Kaum eine andere Ausdauersportart wird so gerne in der Gruppe betrieben wie das Joggen. Regelmäßig treffen sich sportbegeisterte Amateure und sogar Profis, um gemeinsam Kilometer um Kilometer abzuarbeiten und die eigene Fitness zu verbessern. Damit der gemeinsame Joggingausflug für alle Beteiligten zu einem spannenden und erfolgreichen Unternehmen wird, ist es jedoch wichtig, einige Tipps zu beachten.

Eine Gruppe? Ein Team!

Egal, ob Sie sich gemeinsam mit den besten Freunden oder den Arbeitskollegen nach Feierabend auf den Weg zum Laufen machen: stimmen Sie sich vorher unbedingt in Bezug auf einige Randdaten ab! Vor allem ist es wichtig, gemeinsam eine Streckendistanz zu wählen, die alle Mitglieder bewältigen können. Unter Umständen kann es daher auch sinnvoll sein, eine größere Gruppe in „Anfänger“ und „Fortgeschrittene“ zu unterteilen, damit weder Frust noch Unterforderung eine Chance haben, das sportliche Vergnügen zu trüben. Wenn die Mitglieder eines Laufteams über ähnliche sportliche Möglichkeiten verfügen, macht das gemeinsame Arbeiten an der Zielerreichung noch mehr Spaß. Besonders Anfänger entscheiden sich häufig dazu, Teil einer Laufgruppe zu werden. Sie werden nicht nur von der Begeisterung mitgerissen, sondern profitieren unter anderem auch von den Erfahrungen langjähriger Jogger.

Mit oder ohne Musik?

Hier scheiden sich teilweise die Geister. Viele Trainer geben im Zusammenhang mit dem gemeinsamen Laufen immer wieder den Tipp, dass die Luft immer noch dazu ausreichen sollte, beim Laufen untereinander eine Unterhaltung zu führen. Dennoch zeigen auch viele Läufer deutliche Abneigungen dagegen, komplett ohne motivierende Songs auf den Ohren zu joggen. Auch hier sollten Sie sich mit anderen in der Gruppe abstimmen. Nichts wirkt frustrierender, als in der Hoffnung auf Kommunikation durch das Desinteresse und die Kopfhörer des Mitjoggers enttäuscht zu werden.

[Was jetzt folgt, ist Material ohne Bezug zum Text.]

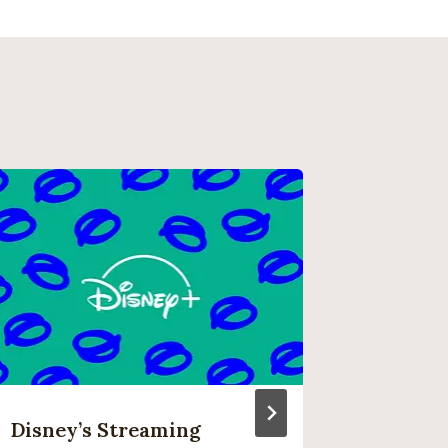
Disney’s Streaming
What’s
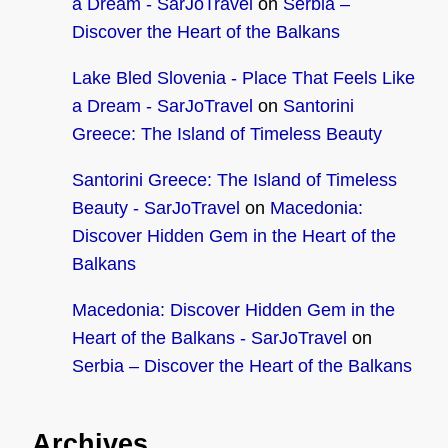
a Dream - SarJoTravel
on
Serbia –
Discover the Heart of the Balkans
Lake Bled Slovenia - Place That Feels Like
a Dream - SarJoTravel
on
Santorini
Greece: The Island of Timeless Beauty
Santorini Greece: The Island of Timeless
Beauty - SarJoTravel
on
Macedonia:
Discover Hidden Gem in the Heart of the
Balkans
Macedonia: Discover Hidden Gem in the
Heart of the Balkans - SarJoTravel
on
Serbia – Discover the Heart of the Balkans
Archives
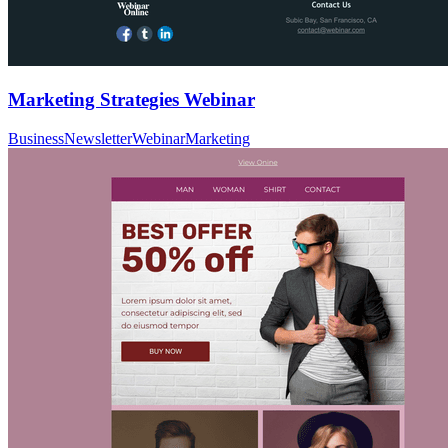
Marketing Strategies Webinar
Business
Newsletter
Webinar
Marketing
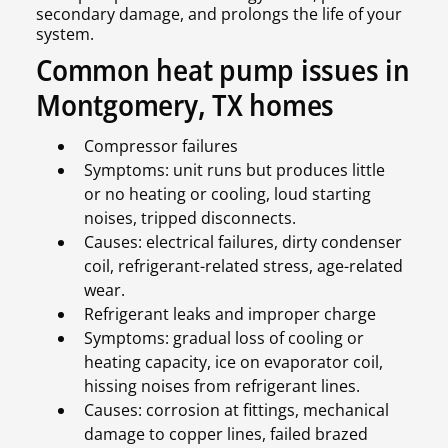
secondary damage, and prolongs the life of your
system.
Common heat pump issues in
Montgomery, TX homes
Compressor failures
Symptoms: unit runs but produces little
or no heating or cooling, loud starting
noises, tripped disconnects.
Causes: electrical failures, dirty condenser
coil, refrigerant-related stress, age-related
wear.
Refrigerant leaks and improper charge
Symptoms: gradual loss of cooling or
heating capacity, ice on evaporator coil,
hissing noises from refrigerant lines.
Causes: corrosion at fittings, mechanical
damage to copper lines, failed brazed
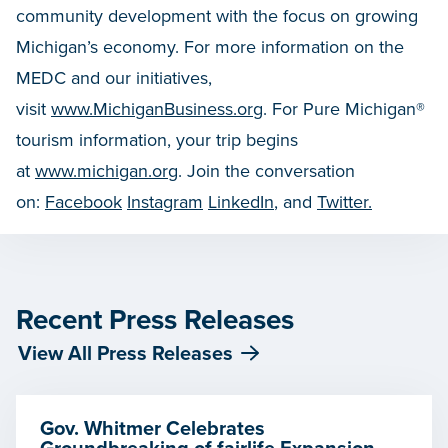
community development with the focus on growing
Michigan’s economy. For more information on the
MEDC and our initiatives,
visit
www.MichiganBusiness.org
. For Pure Michigan®
tourism information, your trip begins
at
www.michigan.org
. Join the conversation
on:
Facebook
Instagram
LinkedIn
, and
Twitter.
Recent Press Releases
View All Press Releases
Gov. Whitmer Celebrates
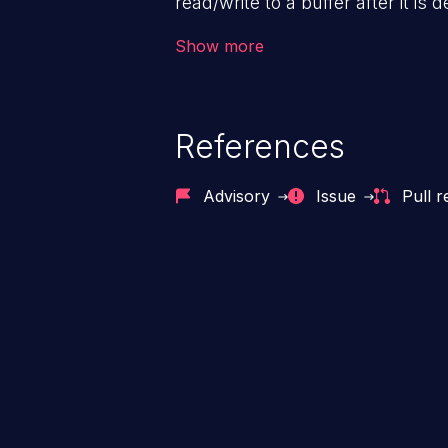
read/write to a buffer after it i
corruption, sensitive informatio
Show more
lead to arbitrary code execution.
References
Advisory
Issue
Pull r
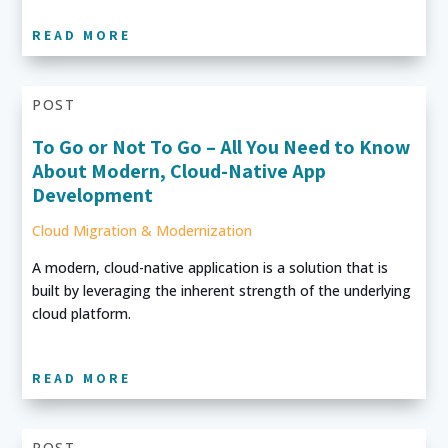
READ MORE
POST
To Go or Not To Go – All You Need to Know
About Modern, Cloud-Native App
Development
Cloud Migration & Modernization
A modern, cloud-native application is a solution that is
built by leveraging the inherent strength of the underlying
cloud platform.
READ MORE
POST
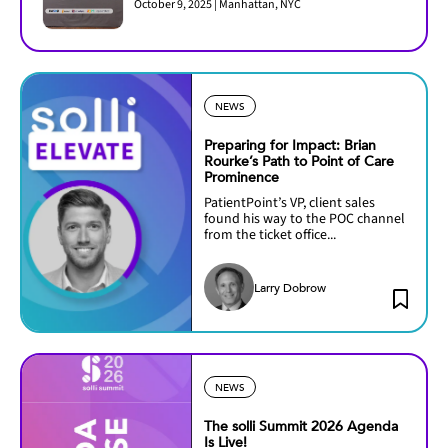
October 9, 2025 | Manhattan, NYC
NEWS
Preparing for Impact: Brian
Rourke’s Path to Point of Care
Prominence
PatientPoint’s VP, client sales
found his way to the POC channel
from the ticket office...
Larry Dobrow
NEWS
The solli Summit 2026 Agenda
Is Live!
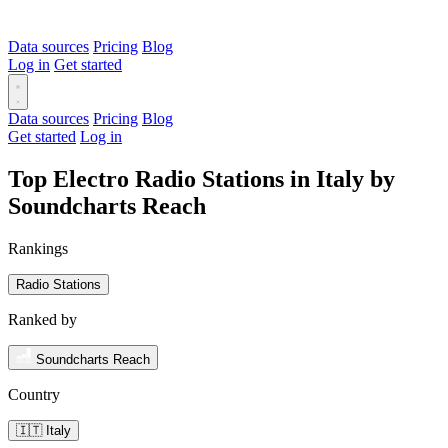
Data sources
Pricing
Blog
Log in
Get started
Data sources
Pricing
Blog
Get started
Log in
Top Electro Radio Stations in Italy by
Soundcharts Reach
Rankings
Radio Stations
Ranked by
Soundcharts Reach
Country
🇮🇹 Italy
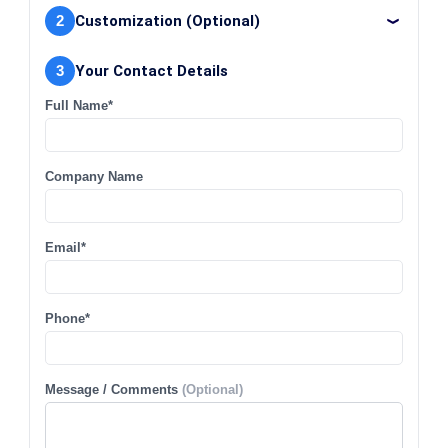
2
Customization (Optional)
3
Your Contact Details
Full Name*
Company Name
Email*
Phone*
Message / Comments
(Optional)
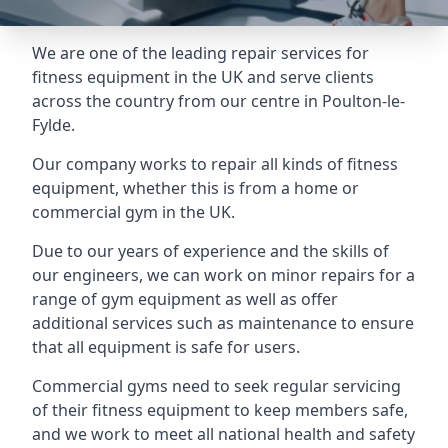
We are one of the leading repair services for
fitness equipment in the UK and serve clients
across the country from our centre in Poulton-le-
Fylde.
Our company works to repair all kinds of fitness
equipment, whether this is from a home or
commercial gym in the UK.
Due to our years of experience and the skills of
our engineers, we can work on minor repairs for a
range of gym equipment as well as offer
additional services such as maintenance to ensure
that all equipment is safe for users.
Commercial gyms need to seek regular servicing
of their fitness equipment to keep members safe,
and we work to meet all national health and safety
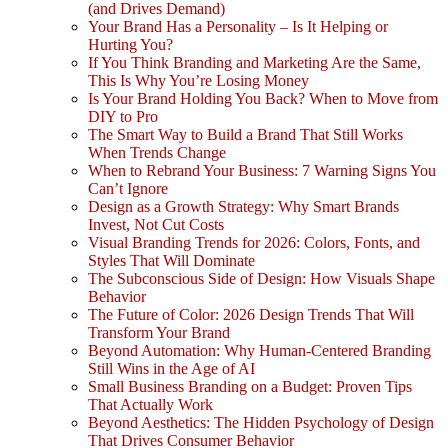
(and Drives Demand)
Your Brand Has a Personality – Is It Helping or
Hurting You?
If You Think Branding and Marketing Are the Same,
This Is Why You’re Losing Money
Is Your Brand Holding You Back? When to Move from
DIY to Pro
The Smart Way to Build a Brand That Still Works
When Trends Change
When to Rebrand Your Business: 7 Warning Signs You
Can’t Ignore
Design as a Growth Strategy: Why Smart Brands
Invest, Not Cut Costs
Visual Branding Trends for 2026: Colors, Fonts, and
Styles That Will Dominate
The Subconscious Side of Design: How Visuals Shape
Behavior
The Future of Color: 2026 Design Trends That Will
Transform Your Brand
Beyond Automation: Why Human-Centered Branding
Still Wins in the Age of AI
Small Business Branding on a Budget: Proven Tips
That Actually Work
Beyond Aesthetics: The Hidden Psychology of Design
That Drives Consumer Behavior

Was sind die Vorteile beim Laufen in der Gruppe?

Die Tatsache, dass –gerade im Frühjahr und im Sommer- verstärkt Laufgruppen ins Leben gerufen werden, zeigt, dass hier durchaus Vorteile existieren. Diese liegen vor allem in der Möglichkeit der gegenseitigen Motivation. Wichtig ist es hierbei jedoch auch, vielleicht auch trotz eines gewissen Konkurrenzdrucks, immer auf den eigenen Laufstil und die Fitness zu achten. Nichts spricht dagegen, sich an einem Tag bewusst aus der Gruppe auszuklinken und stattdessen eine kleinere Runde zu drehen. Beugen Sie Verletzungen vor, indem Sie auf Ihren Körper hören und sich ins Gedächtnis rufen, dass Ihre Kondition nicht den Standardwerten der Gruppe untergeordnet werden sollte. Wer Spaß daran hat, sich gegenseitig zu motivieren, sich mit anderen auszutauschen und weiß, dass der Innere Schweinehund am besten gemeinsam besiegt werden kann, findet beim Laufen in der Gruppe eine interessante Abwechslung zum Einzellauf.